## STATED GOAL
Please reproduce the entire listing below word for word, without changing or leaving out anything.

## MATERIAL SUPPLIED
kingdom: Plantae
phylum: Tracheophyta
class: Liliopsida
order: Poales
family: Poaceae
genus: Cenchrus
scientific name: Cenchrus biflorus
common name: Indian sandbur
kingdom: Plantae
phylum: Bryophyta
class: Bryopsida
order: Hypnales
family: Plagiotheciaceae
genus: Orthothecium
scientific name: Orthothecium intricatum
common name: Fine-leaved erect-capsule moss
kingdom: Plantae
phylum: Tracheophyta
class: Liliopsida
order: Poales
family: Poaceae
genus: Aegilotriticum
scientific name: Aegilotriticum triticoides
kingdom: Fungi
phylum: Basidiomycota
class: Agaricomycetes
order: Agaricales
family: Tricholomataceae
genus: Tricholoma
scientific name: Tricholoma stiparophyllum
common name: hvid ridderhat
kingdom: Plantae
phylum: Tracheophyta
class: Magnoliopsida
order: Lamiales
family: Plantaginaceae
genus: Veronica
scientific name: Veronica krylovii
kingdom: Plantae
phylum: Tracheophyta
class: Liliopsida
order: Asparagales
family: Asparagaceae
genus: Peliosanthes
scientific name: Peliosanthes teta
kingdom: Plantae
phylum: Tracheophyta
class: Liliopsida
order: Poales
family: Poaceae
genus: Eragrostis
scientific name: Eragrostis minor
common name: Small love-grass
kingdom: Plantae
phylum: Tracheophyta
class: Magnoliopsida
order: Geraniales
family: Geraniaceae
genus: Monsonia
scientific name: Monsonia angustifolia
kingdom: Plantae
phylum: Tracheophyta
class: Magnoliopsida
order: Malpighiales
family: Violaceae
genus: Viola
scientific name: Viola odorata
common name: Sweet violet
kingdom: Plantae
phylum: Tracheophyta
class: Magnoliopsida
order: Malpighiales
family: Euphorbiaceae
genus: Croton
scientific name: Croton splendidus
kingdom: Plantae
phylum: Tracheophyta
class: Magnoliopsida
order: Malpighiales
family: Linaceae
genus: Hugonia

## FINISHED TASK
kingdom: Plantae
phylum: Tracheophyta
class: Liliopsida
order: Poales
family: Poaceae
genus: Cenchrus
scientific name: Cenchrus biflorus
common name: Indian sandbur
kingdom: Plantae
phylum: Bryophyta
class: Bryopsida
order: Hypnales
family: Plagiotheciaceae
genus: Orthothecium
scientific name: Orthothecium intricatum
common name: Fine-leaved erect-capsule moss
kingdom: Plantae
phylum: Tracheophyta
class: Liliopsida
order: Poales
family: Poaceae
genus: Aegilotriticum
scientific name: Aegilotriticum triticoides
kingdom: Fungi
phylum: Basidiomycota
class: Agaricomycetes
order: Agaricales
family: Tricholomataceae
genus: Tricholoma
scientific name: Tricholoma stiparophyllum
common name: hvid ridderhat
kingdom: Plantae
phylum: Tracheophyta
class: Magnoliopsida
order: Lamiales
family: Plantaginaceae
genus: Veronica
scientific name: Veronica krylovii
kingdom: Plantae
phylum: Tracheophyta
class: Liliopsida
order: Asparagales
family: Asparagaceae
genus: Peliosanthes
scientific name: Peliosanthes teta
kingdom: Plantae
phylum: Tracheophyta
class: Liliopsida
order: Poales
family: Poaceae
genus: Eragrostis
scientific name: Eragrostis minor
common name: Small love-grass
kingdom: Plantae
phylum: Tracheophyta
class: Magnoliopsida
order: Geraniales
family: Geraniaceae
genus: Monsonia
scientific name: Monsonia angustifolia
kingdom: Plantae
phylum: Tracheophyta
class: Magnoliopsida
order: Malpighiales
family: Violaceae
genus: Viola
scientific name: Viola odorata
common name: Sweet violet
kingdom: Plantae
phylum: Tracheophyta
class: Magnoliopsida
order: Malpighiales
family: Euphorbiaceae
genus: Croton
scientific name: Croton splendidus
kingdom: Plantae
phylum: Tracheophyta
class: Magnoliopsida
order: Malpighiales
family: Linaceae
genus: Hugonia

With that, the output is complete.